Collect and copy every line below that contains the word "Projekt", matching its case exactly.

-------- EXERCISE INPUTS

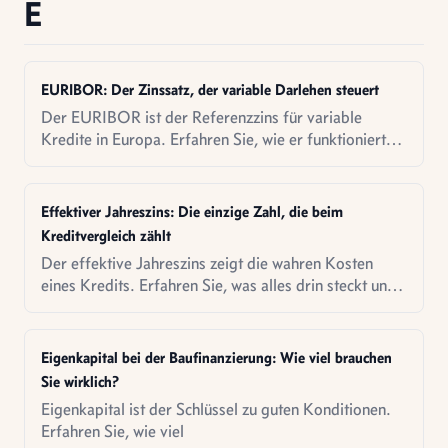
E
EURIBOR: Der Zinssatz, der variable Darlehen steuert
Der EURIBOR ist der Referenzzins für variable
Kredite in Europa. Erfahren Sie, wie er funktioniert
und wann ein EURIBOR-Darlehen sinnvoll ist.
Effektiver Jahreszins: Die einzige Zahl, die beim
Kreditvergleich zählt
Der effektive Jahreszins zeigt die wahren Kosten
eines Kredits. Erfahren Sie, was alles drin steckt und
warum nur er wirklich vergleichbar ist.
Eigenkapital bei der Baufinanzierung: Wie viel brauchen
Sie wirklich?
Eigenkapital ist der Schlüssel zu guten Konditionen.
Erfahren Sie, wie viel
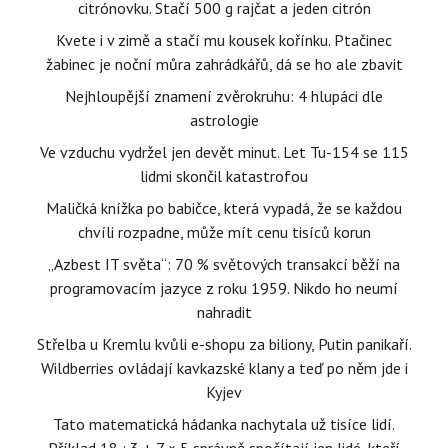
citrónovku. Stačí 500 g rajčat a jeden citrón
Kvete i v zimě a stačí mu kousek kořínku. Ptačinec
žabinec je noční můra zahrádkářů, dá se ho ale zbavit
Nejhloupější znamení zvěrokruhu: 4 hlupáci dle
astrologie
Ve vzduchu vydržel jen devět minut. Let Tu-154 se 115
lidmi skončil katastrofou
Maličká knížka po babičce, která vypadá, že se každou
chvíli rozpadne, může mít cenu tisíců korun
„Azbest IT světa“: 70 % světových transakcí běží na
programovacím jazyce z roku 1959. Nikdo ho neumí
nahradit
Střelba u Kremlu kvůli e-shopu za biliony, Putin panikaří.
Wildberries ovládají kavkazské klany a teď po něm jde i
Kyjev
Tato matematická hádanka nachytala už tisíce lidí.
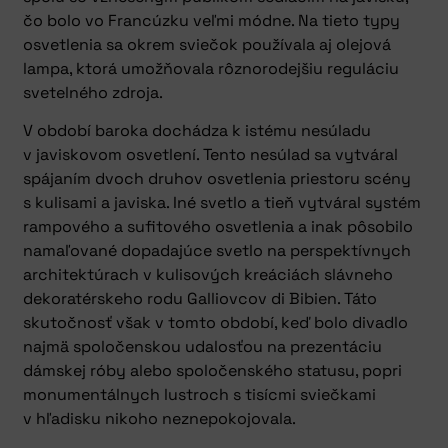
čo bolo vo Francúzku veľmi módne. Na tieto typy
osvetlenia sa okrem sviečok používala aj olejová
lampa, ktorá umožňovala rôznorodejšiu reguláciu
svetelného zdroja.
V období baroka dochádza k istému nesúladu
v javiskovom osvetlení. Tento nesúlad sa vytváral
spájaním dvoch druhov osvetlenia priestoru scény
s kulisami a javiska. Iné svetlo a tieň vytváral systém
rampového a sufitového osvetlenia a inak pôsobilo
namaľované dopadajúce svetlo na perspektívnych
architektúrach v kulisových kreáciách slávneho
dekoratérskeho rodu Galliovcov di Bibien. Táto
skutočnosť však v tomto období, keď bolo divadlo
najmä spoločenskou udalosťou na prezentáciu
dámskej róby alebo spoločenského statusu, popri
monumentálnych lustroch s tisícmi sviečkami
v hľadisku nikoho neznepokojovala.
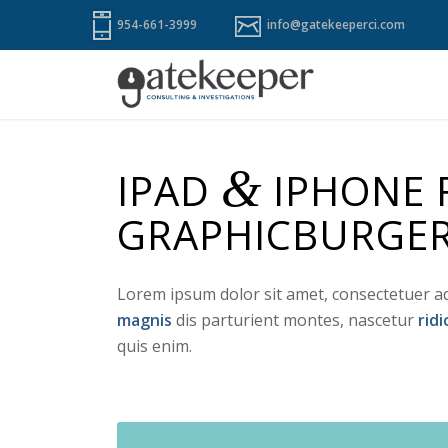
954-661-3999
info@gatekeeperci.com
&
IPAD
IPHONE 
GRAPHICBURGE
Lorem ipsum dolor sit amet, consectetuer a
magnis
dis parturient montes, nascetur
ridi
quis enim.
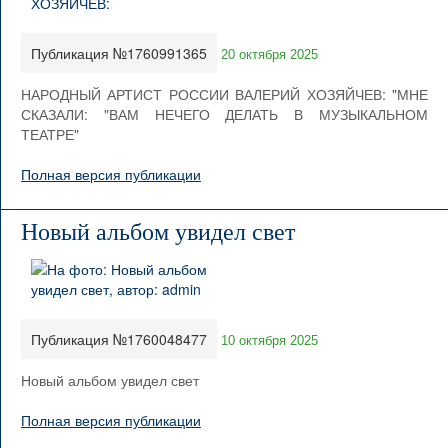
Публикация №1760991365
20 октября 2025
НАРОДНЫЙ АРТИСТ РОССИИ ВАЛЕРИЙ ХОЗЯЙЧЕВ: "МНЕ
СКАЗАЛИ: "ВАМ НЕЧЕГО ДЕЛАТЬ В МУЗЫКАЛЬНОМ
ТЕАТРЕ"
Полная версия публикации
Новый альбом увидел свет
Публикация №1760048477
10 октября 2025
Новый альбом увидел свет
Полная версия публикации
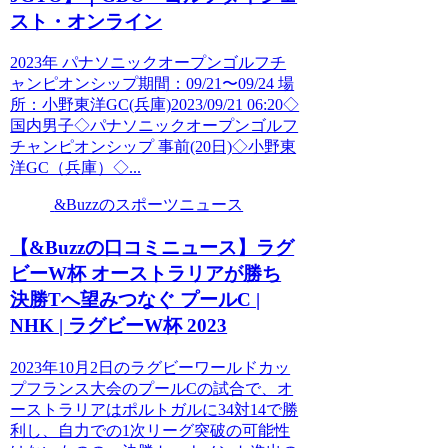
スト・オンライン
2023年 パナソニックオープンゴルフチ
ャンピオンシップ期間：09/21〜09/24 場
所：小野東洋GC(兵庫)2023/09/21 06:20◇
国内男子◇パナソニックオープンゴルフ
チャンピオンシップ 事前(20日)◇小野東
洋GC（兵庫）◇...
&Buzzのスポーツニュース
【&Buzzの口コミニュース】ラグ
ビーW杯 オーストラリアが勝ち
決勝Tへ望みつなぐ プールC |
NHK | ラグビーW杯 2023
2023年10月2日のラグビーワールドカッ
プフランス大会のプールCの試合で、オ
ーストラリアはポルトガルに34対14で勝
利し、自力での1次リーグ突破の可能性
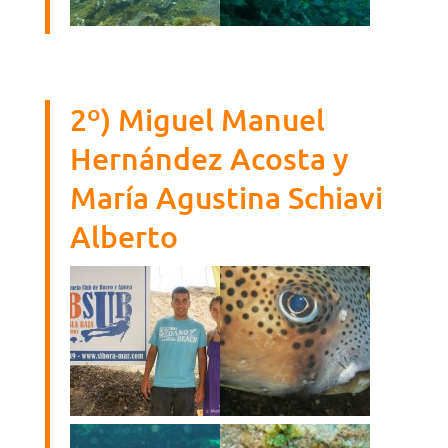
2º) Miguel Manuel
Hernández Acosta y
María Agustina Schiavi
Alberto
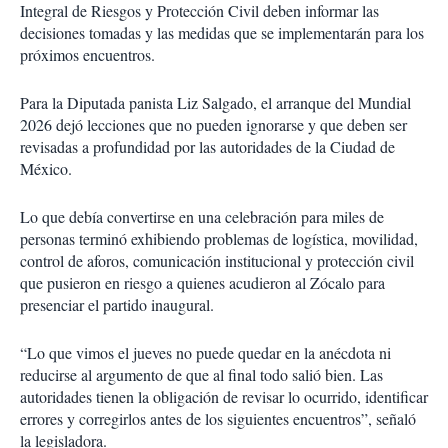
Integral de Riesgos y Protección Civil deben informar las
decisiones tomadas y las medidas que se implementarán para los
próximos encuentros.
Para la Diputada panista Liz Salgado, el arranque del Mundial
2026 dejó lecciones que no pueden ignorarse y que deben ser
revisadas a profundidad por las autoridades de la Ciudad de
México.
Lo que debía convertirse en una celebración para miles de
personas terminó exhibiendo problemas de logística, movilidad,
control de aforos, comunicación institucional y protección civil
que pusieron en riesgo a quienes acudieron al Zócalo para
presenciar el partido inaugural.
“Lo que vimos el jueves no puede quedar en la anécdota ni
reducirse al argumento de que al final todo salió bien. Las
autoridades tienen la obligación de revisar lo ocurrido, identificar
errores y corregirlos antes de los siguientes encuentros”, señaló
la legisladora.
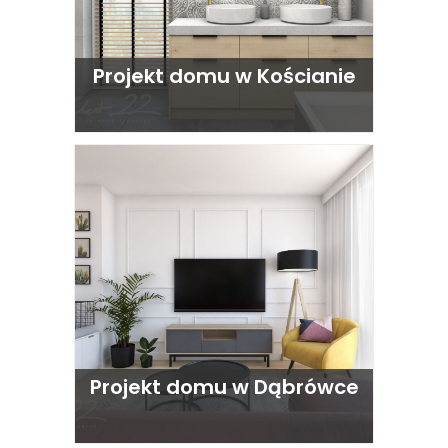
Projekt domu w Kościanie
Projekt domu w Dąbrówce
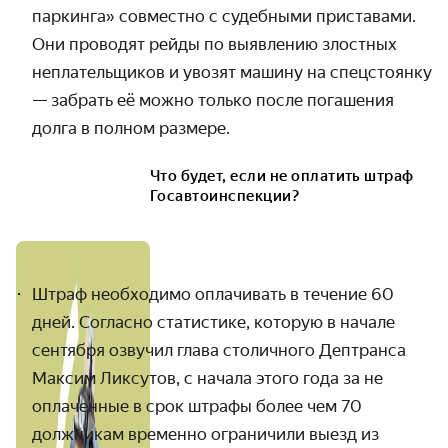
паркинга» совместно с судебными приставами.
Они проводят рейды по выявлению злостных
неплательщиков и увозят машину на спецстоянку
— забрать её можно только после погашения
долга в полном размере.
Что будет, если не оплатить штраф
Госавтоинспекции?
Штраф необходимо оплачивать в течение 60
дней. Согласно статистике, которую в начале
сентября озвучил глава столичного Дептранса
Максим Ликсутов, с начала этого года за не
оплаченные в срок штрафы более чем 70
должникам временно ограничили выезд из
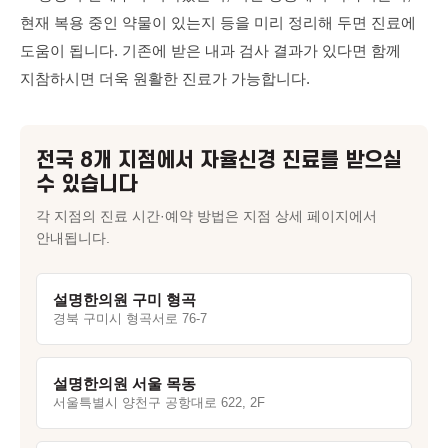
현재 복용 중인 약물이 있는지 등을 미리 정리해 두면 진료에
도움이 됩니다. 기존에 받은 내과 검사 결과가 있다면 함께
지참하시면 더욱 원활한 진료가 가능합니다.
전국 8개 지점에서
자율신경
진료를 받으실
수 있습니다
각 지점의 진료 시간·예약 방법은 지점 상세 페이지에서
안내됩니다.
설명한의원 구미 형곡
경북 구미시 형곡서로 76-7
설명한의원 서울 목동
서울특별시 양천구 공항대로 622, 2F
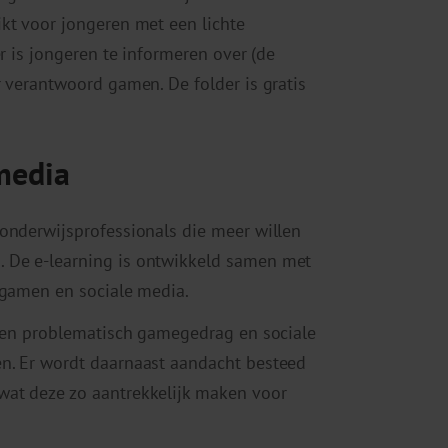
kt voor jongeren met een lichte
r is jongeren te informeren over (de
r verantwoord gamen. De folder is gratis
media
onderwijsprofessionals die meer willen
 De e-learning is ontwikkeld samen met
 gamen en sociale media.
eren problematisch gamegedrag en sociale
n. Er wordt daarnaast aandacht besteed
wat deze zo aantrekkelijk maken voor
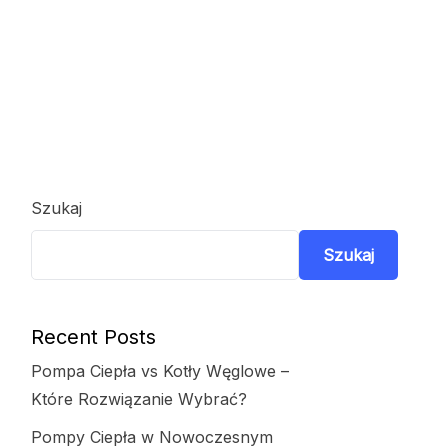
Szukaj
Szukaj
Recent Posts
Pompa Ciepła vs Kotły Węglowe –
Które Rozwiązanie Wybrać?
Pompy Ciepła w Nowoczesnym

----------------

▸ YOUR SOLUTION:
Projekt domu w Kościanie
Projekt domu w Dąbrówce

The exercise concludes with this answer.